Causes and Risk Factors

The two biggest risk factors are age and obesity. Hiatal hernias are most common in people over 50, largely because the tissues around the hiatus gradually weaken over decades. Carrying excess weight increases pressure inside the abdomen, which pushes against the diaphragm from below.

Repeated or sustained spikes in abdominal pressure also contribute. Chronic coughing, frequent vomiting, straining during bowel movements, and regularly lifting heavy objects all force the stomach upward against the diaphragm. Some people are born with an unusually large hiatus, which makes herniation easier from the start.

Symptoms to Recognize

Many people with a hiatal hernia never know they have one.
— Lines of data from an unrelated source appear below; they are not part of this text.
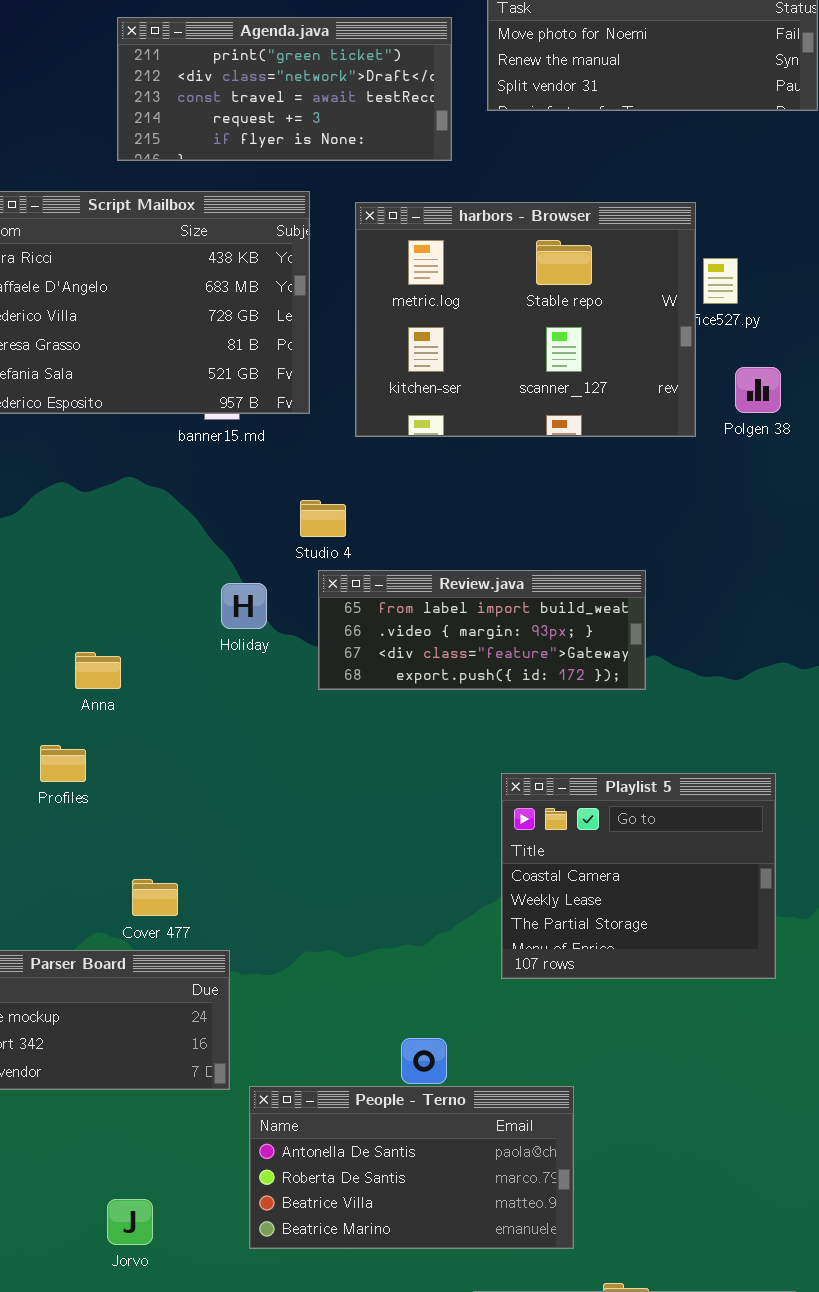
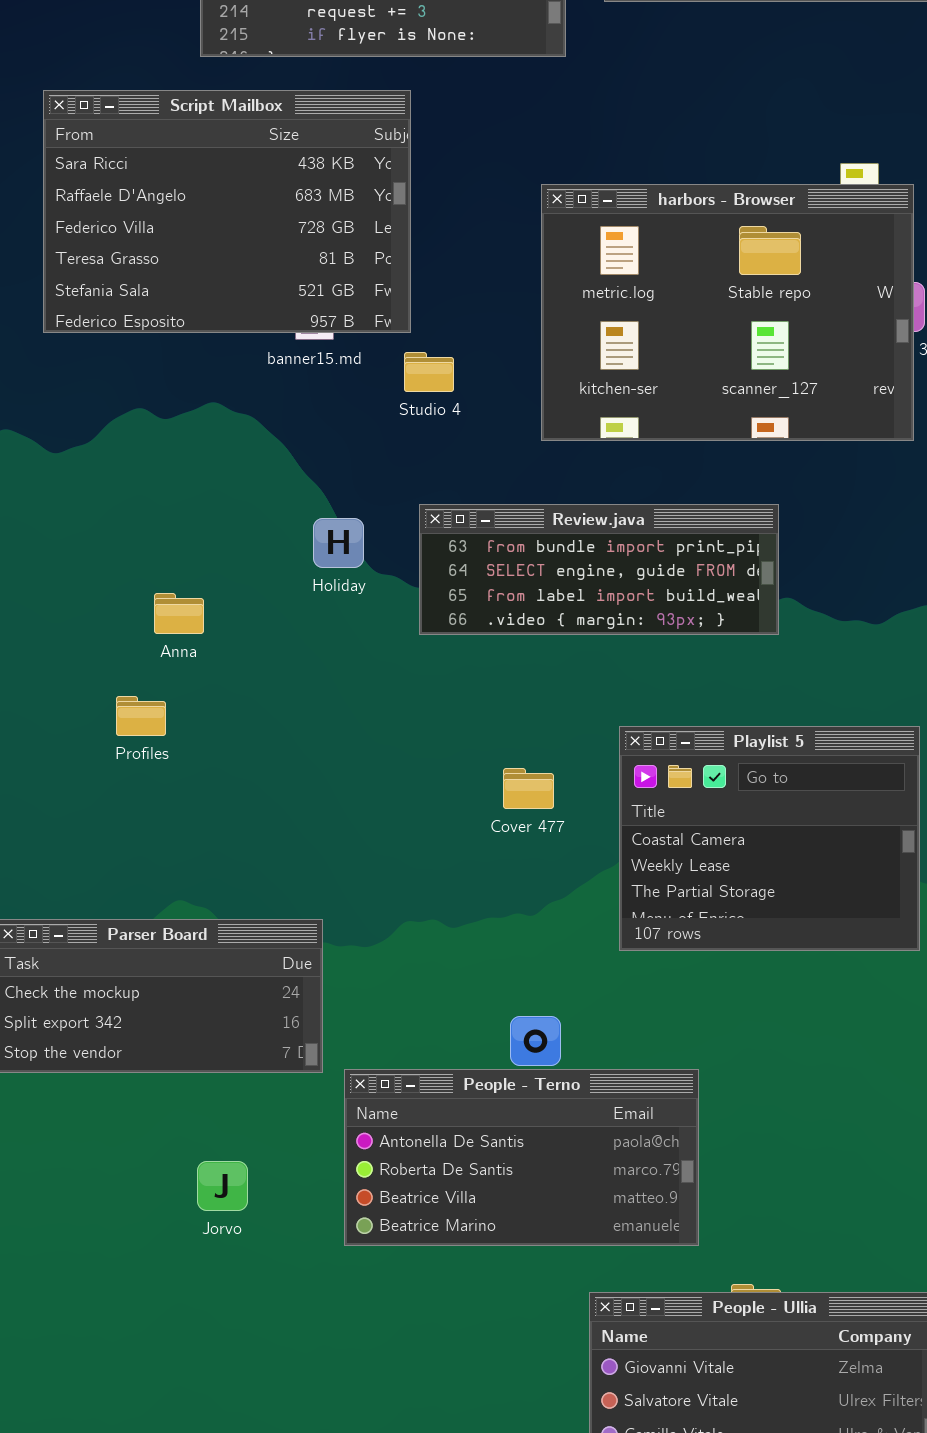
harbors - Browser: [355,202,696,437] -> [541,184,914,441], moved
Studio 4: [300,500,346,537] -> [404,352,454,392], moved
Review.java: [318,570,646,690] -> [419,504,779,635], scrolled up 2 rows
Cover 477: [132,879,178,916] -> [503,768,554,809], moved
Jorvo: [107,1199,153,1245] -> [197,1161,248,1211], moved

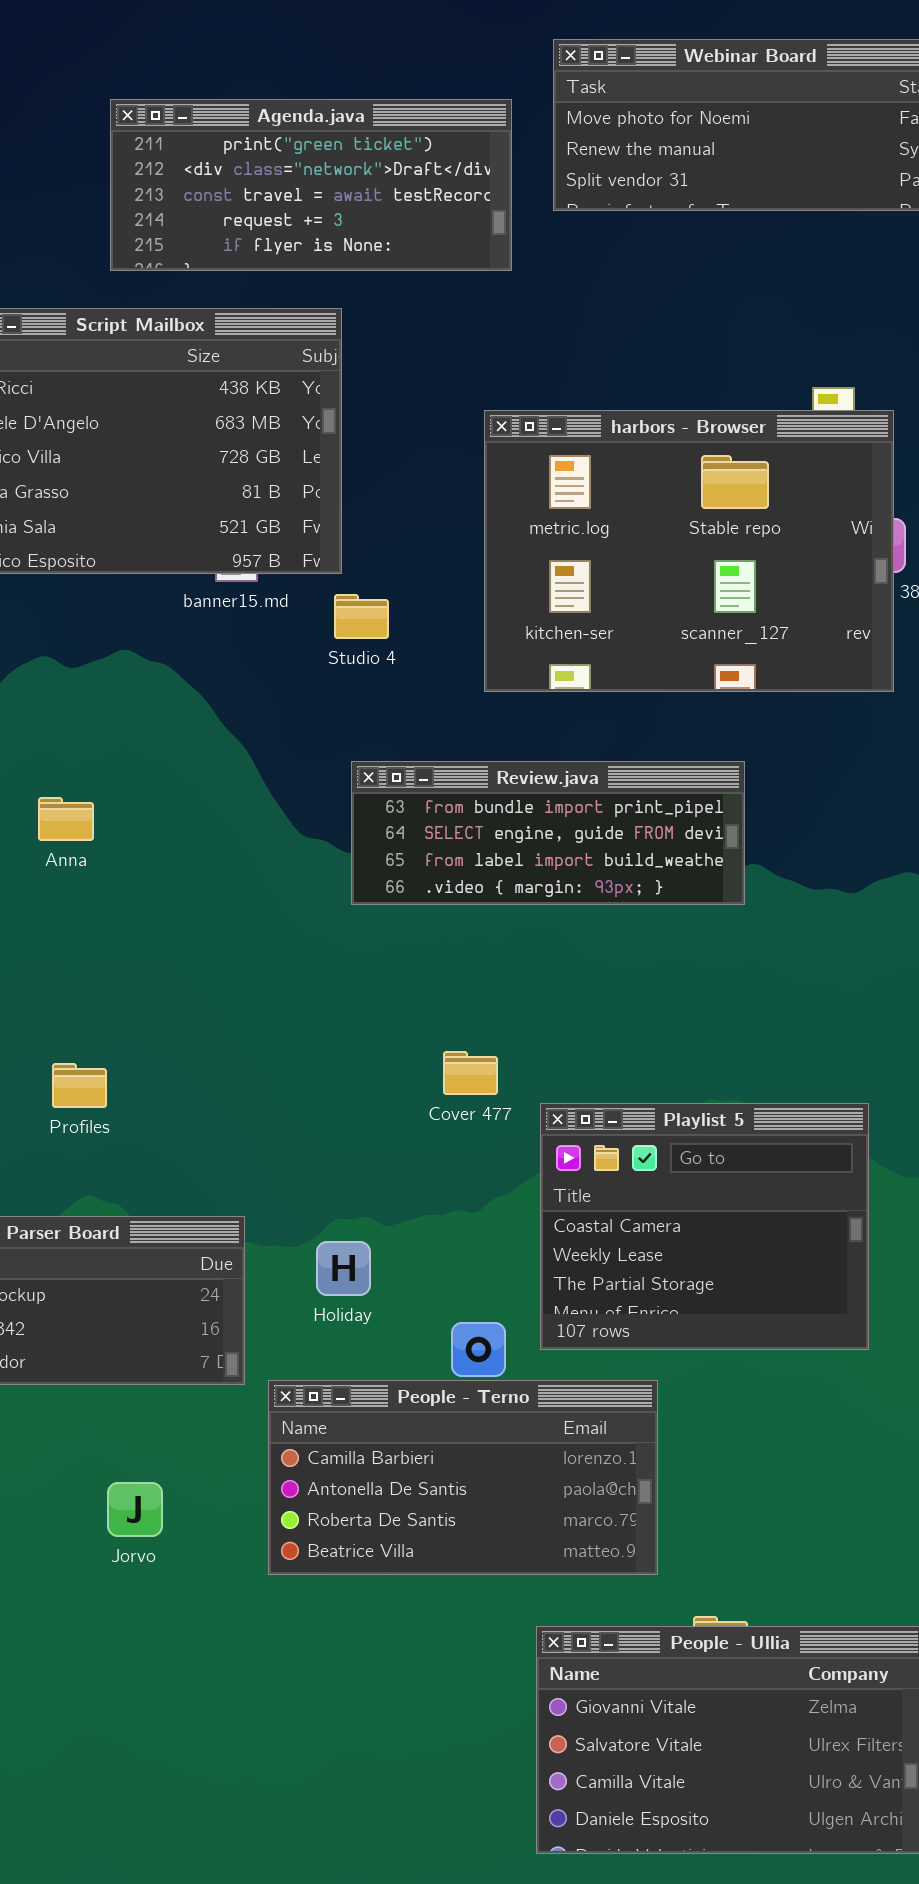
Holiday: [313,518,364,568] -> [316,1241,371,1296], moved
Anna: [154,593,204,634] -> [38,797,94,841], moved
Profiles: [116,696,166,736] -> [52,1063,107,1108], moved
Playlist 5: [619,726,920,951] -> [540,1103,869,1350], moved
People - Terno: [344,1069,699,1246] -> [268,1380,658,1575], scrolled up 1 row

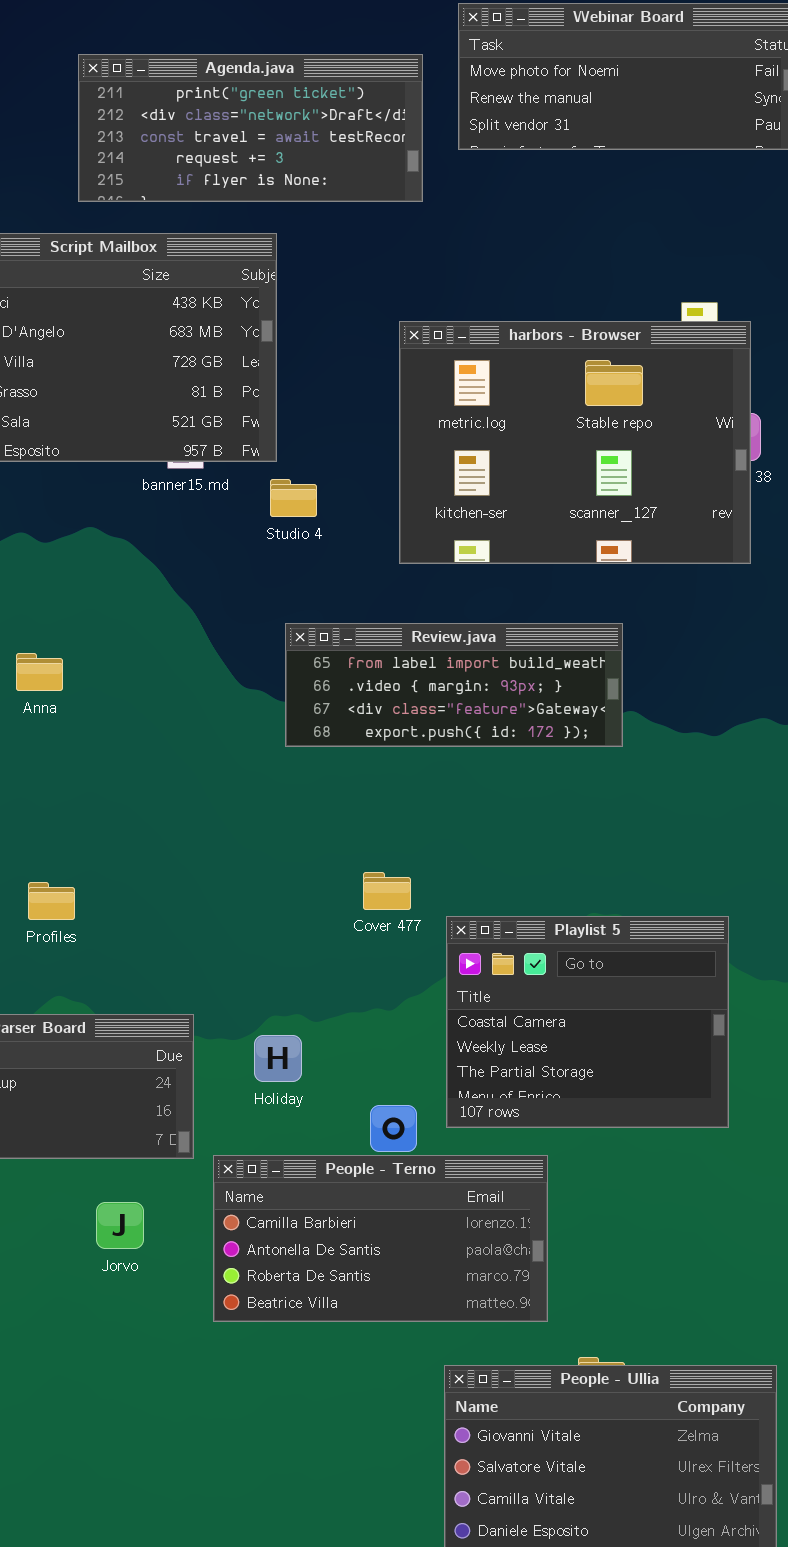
Review.java: [351,761,745,905] -> [285,623,623,747], scrolled down 2 rows
Jorvo: [107,1482,163,1537] -> [96,1202,144,1249], moved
Sliding hernias in particular often produce no symptoms at all and are discovered incidentally during imaging for something else. When symptoms do appear, they’re almost always related to acid reflux: heartburn, a sour taste in the back of the throat, difficulty swallowing, or a feeling of food getting stuck behind the breastbone.

Larger hernias, especially paraesophageal types, can cause a sense of fullness after eating small amounts, chest pain, or shortness of breath if the herniated stomach presses on the lungs. In rare cases, a paraesophageal hernia can become strangulated, meaning the blood supply to the trapped portion of stomach gets cut off. Warning signs include sudden severe abdominal pain, nausea and vomiting, and skin around the area changing color. This is a medical emergency.

How It’s Diagnosed

Two tests are most commonly used. A barium swallow involves drinking a chalky liquid that coats the inside of your esophagus and stomach, making their outlines visible on X-ray. This clearly shows whether part of the stomach has moved above the diaphragm. The second option is an upper endoscopy, where a thin tube with a camera is passed down the throat to directly view the esophagus and stomach lining, checking for inflammation or other damage from acid exposure.
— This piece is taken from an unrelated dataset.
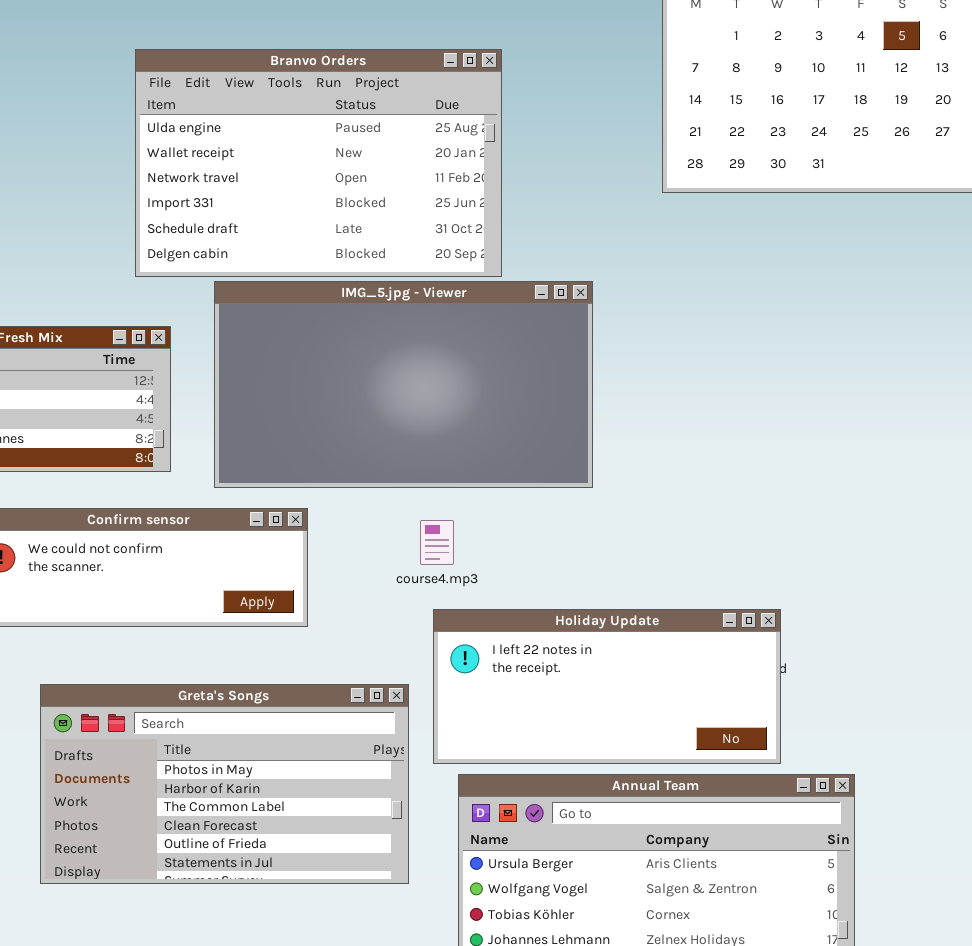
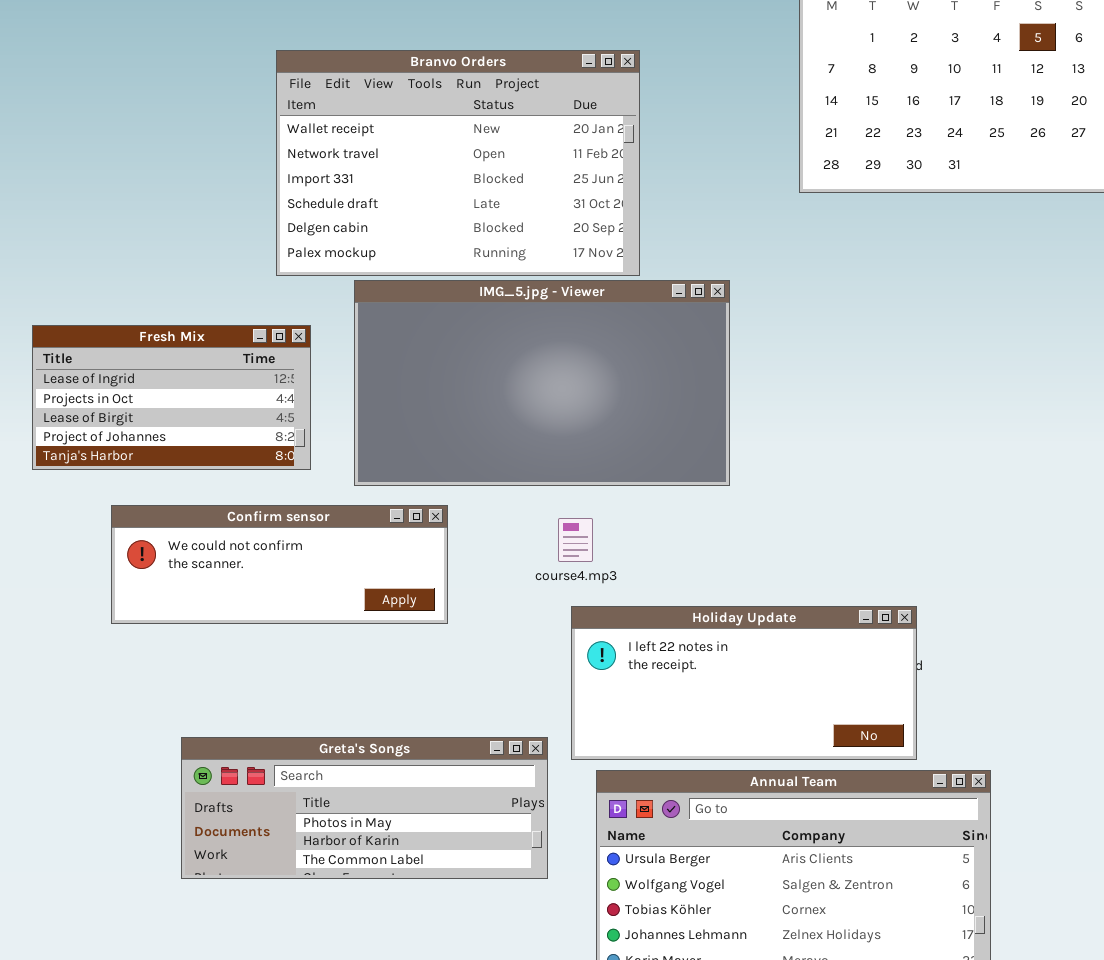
Branvo Orders: [135,49,502,277] -> [276,50,640,276], scrolled down 1 row
Greta's Songs: [40,684,409,884] -> [181,737,548,879], resized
Many hiatal hernias are also spotted on CT scans done for unrelated reasons, which is how the condition often gets diagnosed in people without symptoms.

Treatment and Lifestyle Changes

Small, symptom-free hiatal hernias generally don’t need treatment. When acid reflux symptoms are the main problem, the first line of management is lifestyle adjustments. Eating several smaller meals instead of two or three large ones reduces the amount of pressure on the stomach at any given time. After eating, staying upright for two to three hours before lying down gives your stomach time to empty, which limits reflux.

Certain foods tend to make symptoms worse: chocolate, mint, alcohol, spicy dishes, high-fat meals, and caffeinated drinks like coffee, tea, and energy drinks. If heartburn disrupts your sleep, raising the head of your bed 15 to 20 centimeters (about 6 to 8 inches) using bed frame blocks or a foam wedge under the mattress helps gravity keep acid in the stomach. Extra pillows alone don’t work because they bend the body at the waist rather than elevating the entire upper torso.

Over-the-counter acid-reducing medications can manage reflux symptoms effectively for many people. When lifestyle changes and medication aren’t enough, or when a paraesophageal hernia is large enough to risk complications, surgery becomes an option. The most common procedure wraps the upper part of the stomach around the lower esophagus to reinforce the valve and pull the stomach back below the diaphragm. About 10% of people who have this surgery eventually need a second operation, but for the majority, it provides lasting relief.